A Conversation for RP - Received Pronunciation

in a foreign country

Post 1

Beatrice

I have a Northern Oirish accent, but now living in Luxembourg, and working with people from many differnt language backgrounds, I find myself modifying my speech and accent in order to be more clearly understood by them.

And that does veer towards RP, yes. If I say say something that is greeted with perplexed looks, I will rephrase using as close to RP as I can manage.


in a foreign country

Post 2

Ami of zx - no badgers here!

As an Australian (with an 'ozzie/ocker' accent) studying in Switzerland, I was faced with the similar problem of people not understanding what I said. I tried my best to modify my Australian speech up to the BBC-style standard spoken by my English teacher, only to find out when I got back home to Aust. that I sounded more like an Afrikaan's-South African trying to speak English!


in a foreign country

Post 3

Spiff


Hi, smiley - smiley

good point, it's a shame i didn't think of that. I live in Strasbourg, where most of my friends are French and mostly my day-to-day conversations are in French.

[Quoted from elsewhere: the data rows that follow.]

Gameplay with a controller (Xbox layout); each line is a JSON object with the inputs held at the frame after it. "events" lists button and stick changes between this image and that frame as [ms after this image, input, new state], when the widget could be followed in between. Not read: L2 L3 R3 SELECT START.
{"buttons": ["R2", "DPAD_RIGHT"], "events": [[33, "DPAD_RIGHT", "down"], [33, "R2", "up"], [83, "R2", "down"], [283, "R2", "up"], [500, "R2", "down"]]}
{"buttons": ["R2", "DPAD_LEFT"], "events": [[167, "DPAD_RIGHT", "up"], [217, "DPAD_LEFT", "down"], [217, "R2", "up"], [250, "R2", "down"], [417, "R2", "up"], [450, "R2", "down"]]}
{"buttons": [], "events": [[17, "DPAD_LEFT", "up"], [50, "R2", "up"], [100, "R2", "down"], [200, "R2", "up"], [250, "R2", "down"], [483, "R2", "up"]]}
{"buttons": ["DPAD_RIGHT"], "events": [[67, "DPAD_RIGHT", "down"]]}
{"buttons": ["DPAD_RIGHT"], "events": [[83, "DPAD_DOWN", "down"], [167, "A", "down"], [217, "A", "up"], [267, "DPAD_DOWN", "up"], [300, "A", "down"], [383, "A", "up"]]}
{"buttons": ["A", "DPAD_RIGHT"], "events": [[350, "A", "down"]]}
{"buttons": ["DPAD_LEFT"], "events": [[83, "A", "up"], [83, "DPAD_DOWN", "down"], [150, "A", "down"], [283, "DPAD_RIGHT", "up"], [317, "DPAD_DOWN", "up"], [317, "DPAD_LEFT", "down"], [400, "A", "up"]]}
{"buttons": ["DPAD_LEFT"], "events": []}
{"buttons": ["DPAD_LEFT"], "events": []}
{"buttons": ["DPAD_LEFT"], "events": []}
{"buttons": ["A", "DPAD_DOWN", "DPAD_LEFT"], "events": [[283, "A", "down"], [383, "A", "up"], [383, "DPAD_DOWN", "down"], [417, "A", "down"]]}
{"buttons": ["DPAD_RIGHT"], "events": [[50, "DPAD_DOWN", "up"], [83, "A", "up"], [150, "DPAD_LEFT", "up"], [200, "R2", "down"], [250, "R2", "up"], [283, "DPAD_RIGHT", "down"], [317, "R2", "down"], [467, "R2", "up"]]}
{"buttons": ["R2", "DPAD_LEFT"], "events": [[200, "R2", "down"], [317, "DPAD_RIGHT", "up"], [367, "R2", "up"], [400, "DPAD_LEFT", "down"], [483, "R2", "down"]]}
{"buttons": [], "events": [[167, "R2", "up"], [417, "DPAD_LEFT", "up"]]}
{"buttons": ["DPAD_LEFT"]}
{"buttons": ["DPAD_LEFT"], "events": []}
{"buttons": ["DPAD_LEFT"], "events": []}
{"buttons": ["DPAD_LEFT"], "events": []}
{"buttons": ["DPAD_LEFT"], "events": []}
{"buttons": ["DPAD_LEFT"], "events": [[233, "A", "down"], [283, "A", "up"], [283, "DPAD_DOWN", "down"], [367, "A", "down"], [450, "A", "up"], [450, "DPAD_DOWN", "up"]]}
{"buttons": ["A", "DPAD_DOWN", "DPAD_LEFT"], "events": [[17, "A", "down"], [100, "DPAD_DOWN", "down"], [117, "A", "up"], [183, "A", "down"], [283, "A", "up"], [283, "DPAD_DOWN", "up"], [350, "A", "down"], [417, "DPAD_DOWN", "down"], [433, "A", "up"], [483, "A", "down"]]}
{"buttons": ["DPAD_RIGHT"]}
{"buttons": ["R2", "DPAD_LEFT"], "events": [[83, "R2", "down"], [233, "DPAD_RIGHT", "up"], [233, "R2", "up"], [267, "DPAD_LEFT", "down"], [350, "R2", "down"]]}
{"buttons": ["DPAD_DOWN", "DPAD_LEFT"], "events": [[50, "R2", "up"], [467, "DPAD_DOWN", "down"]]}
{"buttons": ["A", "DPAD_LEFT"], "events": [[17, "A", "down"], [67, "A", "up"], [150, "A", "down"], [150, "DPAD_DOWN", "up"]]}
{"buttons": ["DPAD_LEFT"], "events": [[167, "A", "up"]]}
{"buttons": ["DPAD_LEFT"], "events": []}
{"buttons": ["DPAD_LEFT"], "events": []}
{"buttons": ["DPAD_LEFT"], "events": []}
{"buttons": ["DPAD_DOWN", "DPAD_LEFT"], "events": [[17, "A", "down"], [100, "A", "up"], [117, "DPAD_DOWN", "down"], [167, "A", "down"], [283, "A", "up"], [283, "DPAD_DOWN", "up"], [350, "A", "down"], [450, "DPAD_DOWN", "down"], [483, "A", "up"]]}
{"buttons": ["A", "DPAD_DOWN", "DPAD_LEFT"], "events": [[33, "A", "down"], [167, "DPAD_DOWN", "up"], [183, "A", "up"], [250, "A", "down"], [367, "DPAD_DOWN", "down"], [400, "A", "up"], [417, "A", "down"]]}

When an English mate whose French is not so hot turns up in my local, all my French pals complain that they don't even recognise the strange dialect that we are speaking... smiley - yikes

So, a widespread and helpful use of RP is when speaking English to a foreign speaker of limited ability. smiley - ok

thanks for that, and indeed, for reading and commenting. smiley - ta
cya
spiff


in a foreign country

Post 4

Mat

I find myself doing this in Germany, although my accent soon comes back when I watch an episode of Shameless or watch films like East is East.